The Client Challenge

A 1700-bed regional health system began a back-office enterprise resource planning (ERP) replacement project to modernize its 20-year-old systems and leverage new cloud ERP technology to standardize processes, gain efficiencies, and enable growth.

Having grown through acquisition, the health system operated its facilities independently, with inconsistent supply chain processes across hospitals, clinics, and research facilities—creating redundancies, duplicative master data, and complex system design.

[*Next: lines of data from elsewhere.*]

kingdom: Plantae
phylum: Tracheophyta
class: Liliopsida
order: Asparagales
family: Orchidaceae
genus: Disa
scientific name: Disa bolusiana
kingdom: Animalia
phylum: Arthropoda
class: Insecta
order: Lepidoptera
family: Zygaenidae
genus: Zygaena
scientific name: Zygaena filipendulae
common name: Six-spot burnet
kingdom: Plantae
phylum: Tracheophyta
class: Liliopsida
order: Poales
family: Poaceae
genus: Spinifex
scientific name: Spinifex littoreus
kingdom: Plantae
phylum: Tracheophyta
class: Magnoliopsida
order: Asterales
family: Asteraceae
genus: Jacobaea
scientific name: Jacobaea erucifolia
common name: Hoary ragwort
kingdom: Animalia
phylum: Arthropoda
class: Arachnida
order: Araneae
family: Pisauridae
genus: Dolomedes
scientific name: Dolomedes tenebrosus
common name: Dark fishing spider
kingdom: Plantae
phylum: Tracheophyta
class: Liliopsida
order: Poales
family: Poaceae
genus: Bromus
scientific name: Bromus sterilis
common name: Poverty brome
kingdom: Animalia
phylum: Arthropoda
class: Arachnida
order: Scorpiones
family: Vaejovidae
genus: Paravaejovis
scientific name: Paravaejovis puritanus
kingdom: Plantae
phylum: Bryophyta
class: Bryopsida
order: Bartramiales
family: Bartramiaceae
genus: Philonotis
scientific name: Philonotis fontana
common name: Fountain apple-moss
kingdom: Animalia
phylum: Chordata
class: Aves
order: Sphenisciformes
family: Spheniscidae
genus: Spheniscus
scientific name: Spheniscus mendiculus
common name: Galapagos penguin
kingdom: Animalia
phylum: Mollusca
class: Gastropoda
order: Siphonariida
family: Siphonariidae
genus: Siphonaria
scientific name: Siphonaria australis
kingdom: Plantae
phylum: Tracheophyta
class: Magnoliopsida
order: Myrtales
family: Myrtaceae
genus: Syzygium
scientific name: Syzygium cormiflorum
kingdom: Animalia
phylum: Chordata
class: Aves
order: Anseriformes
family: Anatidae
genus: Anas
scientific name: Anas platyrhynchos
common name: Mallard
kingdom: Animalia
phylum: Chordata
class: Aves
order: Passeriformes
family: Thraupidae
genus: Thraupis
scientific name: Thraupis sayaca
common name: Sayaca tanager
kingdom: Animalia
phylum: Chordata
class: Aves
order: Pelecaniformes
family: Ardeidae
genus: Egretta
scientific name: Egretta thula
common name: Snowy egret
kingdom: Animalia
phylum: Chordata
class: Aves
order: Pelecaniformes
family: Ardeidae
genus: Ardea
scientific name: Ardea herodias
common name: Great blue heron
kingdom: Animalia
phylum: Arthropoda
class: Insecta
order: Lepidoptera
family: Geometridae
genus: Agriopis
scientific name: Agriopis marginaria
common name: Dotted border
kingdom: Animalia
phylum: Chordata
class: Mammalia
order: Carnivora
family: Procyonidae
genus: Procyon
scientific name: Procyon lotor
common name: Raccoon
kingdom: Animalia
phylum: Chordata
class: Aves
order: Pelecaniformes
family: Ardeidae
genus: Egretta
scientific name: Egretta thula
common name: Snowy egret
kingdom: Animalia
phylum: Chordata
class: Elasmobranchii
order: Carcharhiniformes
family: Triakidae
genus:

STANDARDIZING SUPPLY CHAIN PROCESSES AND MASTER DATA CAN:
  • Improve inventory management and reduce inventory holding costs and waste.
  • Eliminate redundancies and streamline business processes across the enterprise.
  • Generate savings through strategic sourcing and tier improvements for group purchasing organizations.
  • Reduce labor-intensive, nonclinical procurement workflow and improve productivity levels.
  • Reduce “maverick” spending by managing off-contract spending and hard-wiring procurement decisions.

Navigating to Next: The Solution

The health system turned to Chartis as a guide to partner with internal teams and Workday to lead the program office, change management, and human capital, finance, and supply chain workstreams. A first step was engaging the Operations team to define the desired level of transformation. The result: deeply involved leaders—focused on the priorities and accountable for realizing benefits like improved inventory management, reduced waste, and lower off-contract spending.

End users were involved in process redesign— focused on the most challenging workflows and consensus across facilities. Process standardization centered on improving productivity levels for supply chain planning, supplier invoices, payment processing, and the warehouse team. Design decisions were made to automate procurement decisions to enforce cost controls. Teams were aligned on remote inventory management and simplified nonclinical procurement, enhanced reporting, and normalized item master and supplier data. Enterprise item categorization set a foundation for robust strategic sourcing and value analysis.

Navigating to Next: Key Components

ORGANIZATIONAL ALIGNMENT

ORGANIZATIONAL ALIGNMENT

Focus on the greater good as an enterprise—not a single stakeholder group or function. Design for the rule, not the exception.

KNOWLEDGE DISCOVERY

KNOWLEDGE DISCOVERY

Utilize the power of data that exists both internally and externally to enable decision-making frameworks.

VALUE MANAGEMENT

VALUE MANAGEMENT

Align both high- and low-impact business processes to maximize the enterprise’s return on investment.

technology

TECHNOLOGY

Leverage available and emerging toolsets to liberate resources from repetitive and costly maintenance.

Client Impact

The now unified supply chain provides consistent processes across all entities, leveraging tools and technology where appropriate to increase productivity. Among these technologies is “punch out” to supplier websites and updated mobile technology allowing delivery tracking, physical inventory, par counting, label printing, and additional EDI transactions. This provides visibility and streamlined processes for previously labor-intensive and error-prone tasks for medical clinics and delivery locations throughout the health system.

Establishing a unified item master with an extensive increase in data elements enables increased reporting and search capabilities. This is the backbone for contract and value analysis to identify savings opportunities. It also enables more accurate budgeting and planning efforts to minimize disruptions to the health system’s supply chain operations.

A unified supply chain provides measurable results across the enterprise.

67 %

Reduction in stale or duplicate item master data

110

Clinics have access to an unlimited item catalog via integration

12 k+

Average purchase order acknowledgements processed per month within the ERP system

How We Are Making Healthcare Better

When implementing cloud-based ERP, a tight partnership between Operations and IT is essential to create a dynamic, clinically integrated supply chain and realize direct materials and services savings, cost-of-care reductions, and productivity. It also enables health systems to take advantage of new automation and AI.

—Steve Glawe, Principal, Chartis

Next Intelligence

Design for the long-term goals of the organization by:
  • Incorporating new data elements to identify continuous savings opportunities upon system stabilization.
  • Establishing relevant data governance to create a common vernacular that is transferable across the regional boundaries.
  • Simplifying nonclinical processes and procedures to focus on patient-relevant supply operations.